Séparément, les macrohistoires et les théories des étapes ne peuvent pas expliquer ces évolutions apparemment contre-intuitives. Cependant, les «théories macrohistoriques des étapes» intégrées peuvent offrir un cadre plus large pour comprendre le développement humain global à travers les cultures.

Tout d’abord, les théories macrohistoriques des étapes favoriseraient le dialogue interdisciplinaire et créeraient une compréhension plus riche des modèles sociétaux, culturels et de développement. Cela conduirait à une vision plus nuancée de la manière dont les sociétés évoluent par étapes au sein de cycles historiques plus larges.

Deuxièmement, les macrohistoires couvrent des disciplines telles que l’histoire, la sociologie et l’anthropologie, tandis que les théories des étapes intègrent souvent la psychologie, la philosophie et les études organisationnelles. L’intégration de ces disciplines favorise une approche holistique des questions complexes.

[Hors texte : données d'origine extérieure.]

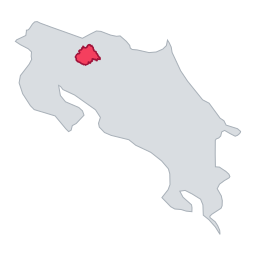 location of Guatuso, Alajuela, Costa Rica
{"feature_id": "36466004B87915732060573", "entity_name": "Guatuso", "entity_type": "district", "adm_level": 2, "iso_a3": "CRI", "parent_name": "Costa Rica", "parent_adm1": "Alajuela", "projection": "albers", "projection_center": [-84.82, 10.704], "detail": "fine", "context": "in_parent", "style": "filled", "palette": "rose", "viewbox_px": 256, "rotation_deg": 0, "n_neighbors": 0, "source": "geoboundaries", "source_scale": "gbopen_adm2", "svg_char_len": 4937}
<svg xmlns="http://www.w3.org/2000/svg" viewBox="0 0 256 256"><path d="M240.6,131.4L240.3,132.6L239.1,134.0L237.5,135.3L235.2,136.2L229.9,133.5L224.6,130.4L221.7,131.9L220.7,136.0L218.7,138.0L216.3,138.9L215.3,140.2L215.2,153.9L215.4,166.8L219.4,167.1L226.1,171.6L228.9,174.2L229.9,176.6L229.1,177.8L224.2,180.7L219.5,184.2L217.2,188.7L221.3,195.9L222.3,200.7L222.1,205.8L221.0,208.3L211.9,214.2L209.8,216.3L210.1,217.7L215.2,221.8L217.7,225.7L219.7,230.4L220.0,234.4L215.3,226.9L208.9,219.7L203.3,215.2L202.9,204.8L200.6,199.2L192.2,194.0L185.1,190.4L179.8,191.2L183.0,197.2L191.5,204.8L192.0,207.7L191.9,211.7L186.2,211.1L181.1,209.5L174.8,209.0L170.7,206.7L161.9,197.6L168.1,189.7L170.0,184.6L169.8,173.9L168.4,168.8L161.6,160.9L150.9,152.4L135.8,145.3L128.8,139.7L111.2,135.4L104.5,132.5L99.3,127.1L98.5,123.3L100.4,117.4L95.5,109.8L74.6,95.0L63.0,89.6L60.5,86.4L58.6,85.4L60.4,95.6L65.5,101.8L78.8,107.5L82.5,110.9L84.0,115.2L76.2,123.5L72.3,125.6L71.1,130.2L68.6,131.6L65.9,128.9L55.1,115.9L34.2,109.6L30.4,105.7L22.7,93.8L19.1,82.9L20.4,75.6L29.1,64.3L31.7,59.4L31.2,56.4L31.5,51.9L28.3,48.8L20.4,44.7L15.4,41.4L16.7,39.8L25.8,35.5L26.4,31.5L26.4,30.2L27.9,30.0L29.2,28.9L30.0,27.8L32.5,24.0L34.7,21.9L37.2,21.6L40.2,23.1L51.6,27.3L64.3,31.8L82.4,38.3L90.0,34.2L96.4,31.0L100.9,31.4L110.6,35.1L116.5,36.3L120.1,35.9L126.3,41.3L129.7,45.4L130.3,48.1L132.2,49.5L137.1,49.9L149.0,52.6L156.2,52.0L162.8,49.1L166.4,45.6L167.5,40.1L169.2,42.8L171.2,47.1L172.1,52.5L180.7,70.9L187.6,81.2L202.6,99.8L209.1,103.2L220.1,118.2L223.9,120.7L226.1,125.1L237.5,128.7L240.6,131.4Z" fill="#d9dde1" stroke="#a8b0b8" stroke-width="1"/><path d="M99.9,57.6L99.7,57.6L99.4,57.4L99.3,57.2L99.2,57.2L99.1,56.9L98.9,56.8L98.6,56.7L98.5,56.3L98.4,56.3L98.3,56.2L98.2,56.0L97.9,55.8L97.8,55.6L97.7,55.3L97.7,55.2L97.9,55.2L97.7,54.7L97.4,54.5L97.4,54.4L97.4,54.2L97.3,53.9L96.7,53.7L96.5,53.4L96.3,53.2L96.2,52.9L96.2,52.6L96.2,52.4L96.2,52.2L96.1,51.9L95.9,51.6L95.5,51.6L95.4,51.4L95.0,51.3L94.9,51.3L94.7,51.2L94.4,51.1L94.1,50.9L94.0,50.7L93.9,50.6L93.9,50.3L93.8,50.2L93.7,50.1L93.7,49.9L93.8,49.9L93.8,49.7L93.6,49.7L93.4,49.4L93.3,48.8L93.3,48.6L93.2,48.5L93.2,48.4L93.3,48.2L93.2,48.0L93.2,47.9L93.2,47.6L92.9,47.3L92.7,47.2L92.7,46.9L92.5,46.7L92.4,46.5L92.2,46.4L92.1,46.2L91.9,46.2L91.7,46.0L91.7,45.9L91.5,46.0L91.3,45.9L91.2,46.0L91.1,45.9L90.9,45.9L90.9,45.7L90.7,45.4L90.6,45.2L90.5,45.3L90.4,45.3L90.4,45.1L90.0,45.1L89.8,45.0L89.6,44.9L89.3,44.7L89.2,44.8L88.6,44.8L88.4,45.0L88.1,45.2L87.8,45.4L87.6,45.5L87.5,45.9L87.5,46.0L87.5,46.4L87.5,46.5L87.3,46.7L87.2,46.7L87.2,46.8L86.9,46.9L86.6,47.1L86.5,47.4L86.2,47.5L86.0,47.8L85.4,47.8L85.2,47.9L84.8,47.7L84.6,47.6L84.4,47.5L84.2,47.5L84.1,47.3L83.8,47.2L83.6,46.9L83.6,46.7L83.4,46.6L83.3,46.4L83.1,46.3L82.9,46.6L83.0,46.9L83.0,47.0L82.9,47.1L82.9,47.3L82.9,47.5L82.8,47.8L82.7,47.8L82.7,48.0L82.3,48.0L82.1,48.1L81.9,48.1L82.0,48.6L82.0,48.8L81.9,48.8L81.6,48.9L81.6,49.0L81.6,49.3L81.4,49.6L81.2,49.8L81.0,50.0L80.6,49.9L80.5,50.0L80.4,50.0L79.9,50.0L79.6,50.3L79.3,50.5L79.1,50.7L79.1,50.8L79.0,51.0L78.9,51.1L78.9,51.4L79.2,51.7L79.4,51.8L79.5,52.0L79.7,52.3L79.8,52.7L79.7,52.8L79.3,52.8L79.3,53.2L79.3,53.3L79.3,53.5L79.2,53.6L78.8,53.7L78.6,53.7L78.4,53.7L78.1,53.8L77.8,53.8L77.7,53.7L77.4,54.1L77.0,54.4L76.5,54.8L76.4,55.0L76.3,55.4L76.1,55.7L76.0,55.9L75.8,56.1L75.7,56.4L75.5,56.6L75.5,56.8L75.4,57.0L75.5,57.2L75.6,57.6L75.9,57.8L76.0,57.9L76.2,58.1L76.3,58.4L76.3,58.6L76.3,58.8L76.2,59.0L76.3,59.4L76.3,59.6L76.2,59.7L76.2,60.0L76.3,60.2L76.4,60.3L76.8,60.6L77.0,60.7L77.1,60.8L77.2,61.1L77.3,61.4L77.4,61.5L77.5,61.6L78.0,61.5L78.3,61.8L78.5,61.9L78.6,62.0L78.9,62.0L79.0,62.1L79.4,62.3L79.9,62.3L80.0,62.3L80.2,62.6L80.3,62.7L80.4,62.9L80.5,62.9L80.8,62.9L81.0,63.1L81.0,63.3L81.3,63.5L81.6,63.8L81.8,63.8L82.0,63.8L82.3,63.9L82.4,64.0L82.5,64.0L82.6,63.9L82.8,64.0L83.1,64.1L83.2,64.4L83.4,64.5L83.7,64.7L83.8,64.7L84.1,64.6L84.4,64.5L84.5,64.5L84.9,64.5L85.0,64.5L85.4,64.7L85.5,64.9L85.6,65.0L85.7,64.9L86.0,64.8L86.2,64.7L86.6,64.5L86.8,64.4L87.1,64.4L87.3,64.3L87.6,64.2L87.8,64.1L87.9,63.9L88.3,63.7L88.6,63.4L88.7,63.2L88.5,62.8L88.5,62.6L88.4,62.6L88.3,62.2L88.5,62.0L88.9,62.1L89.1,62.3L89.3,62.5L89.5,62.5L89.5,62.9L89.6,63.0L89.9,63.0L90.1,63.1L90.2,62.9L90.5,62.7L90.4,62.5L90.5,62.4L90.6,62.0L90.8,61.8L91.5,61.5L91.5,61.4L91.7,61.2L91.8,61.2L91.6,60.9L91.8,60.7L92.0,60.6L92.4,60.2L92.4,59.9L92.2,59.8L92.2,59.7L92.4,59.6L92.3,59.3L92.9,59.3L92.8,58.8L93.2,58.8L93.3,58.9L93.4,59.0L93.5,59.0L93.8,59.2L94.2,59.2L94.4,59.3L94.6,59.4L94.6,59.5L94.9,59.4L95.1,59.4L95.3,59.3L95.5,59.4L95.7,59.5L95.8,59.5L95.9,59.8L95.8,60.0L96.4,60.3L96.5,60.4L96.5,60.6L96.8,60.6L97.0,60.6L97.1,60.3L97.1,60.0L97.1,59.9L97.4,59.6L97.6,59.2L97.7,58.8L97.8,58.8L98.0,58.9L98.2,59.0L98.4,59.1L98.6,59.3L98.8,59.3L99.1,59.2L99.3,59.2L99.3,59.3L100.0,59.3L100.0,59.1L100.0,58.7L100.1,58.4L99.9,58.2L99.9,57.8L99.9,57.6Z" fill="#f43f5e" stroke="#9f1239" stroke-width="1.5"/></svg>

Troisièmement, les théories des étapes mettent souvent l’accent sur la croissance morale, spirituelle ou cognitive, tandis que les macrohistoires soulignent les conséquences plus larges des choix de société au fil du temps. L’intégration de ces perspectives encouragerait les approches du développement axées sur les valeurs, qui alignent les actions à court terme sur les objectifs à long terme.

Enfin, les modèles d’étapes macrohistoriques devraient inclure la théorie post-coloniale, un domaine académique développé par des chercheurs issus de pays anciennement colonisés. La théorie postcoloniale examine les déséquilibres de pouvoir et l’exploitation qui se sont développés pendant et après le colonialisme.

Remplacer les inégalités mondiales et les injustices systémiques par la réciprocité et la mutualité est une condition préalable pour sortir du Kali Yuga.